#### EXERCISE OBJECTIVE
Retype each entry below exactly. Do not carry any image over.

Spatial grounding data
_ _ _ _ _

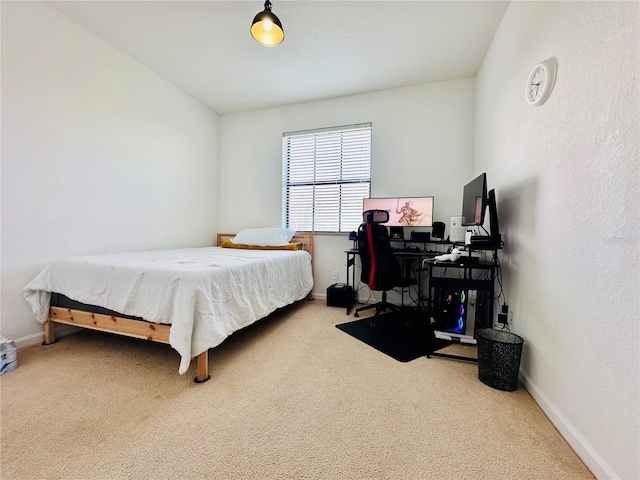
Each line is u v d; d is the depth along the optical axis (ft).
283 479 3.18
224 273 5.95
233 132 13.12
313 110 11.80
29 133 6.58
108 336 7.50
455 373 5.68
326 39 7.84
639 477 2.74
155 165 9.98
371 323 8.48
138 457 3.45
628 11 2.98
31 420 4.09
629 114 2.95
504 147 6.68
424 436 3.88
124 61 8.72
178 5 6.75
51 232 7.04
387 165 10.87
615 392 3.06
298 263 10.12
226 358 6.27
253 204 12.88
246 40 8.01
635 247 2.85
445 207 10.23
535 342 4.87
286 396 4.81
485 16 6.89
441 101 10.16
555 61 4.42
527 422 4.19
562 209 4.16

_ _ _ _ _

#### EXERCISE ANSWER
Each line is u v d; d is the depth along the optical axis (ft).
283 479 3.18
224 273 5.95
233 132 13.12
313 110 11.80
29 133 6.58
108 336 7.50
455 373 5.68
326 39 7.84
639 477 2.74
155 165 9.98
371 323 8.48
138 457 3.45
628 11 2.98
31 420 4.09
629 114 2.95
504 147 6.68
424 436 3.88
124 61 8.72
178 5 6.75
51 232 7.04
387 165 10.87
615 392 3.06
298 263 10.12
226 358 6.27
253 204 12.88
246 40 8.01
635 247 2.85
445 207 10.23
535 342 4.87
286 396 4.81
485 16 6.89
441 101 10.16
555 61 4.42
527 422 4.19
562 209 4.16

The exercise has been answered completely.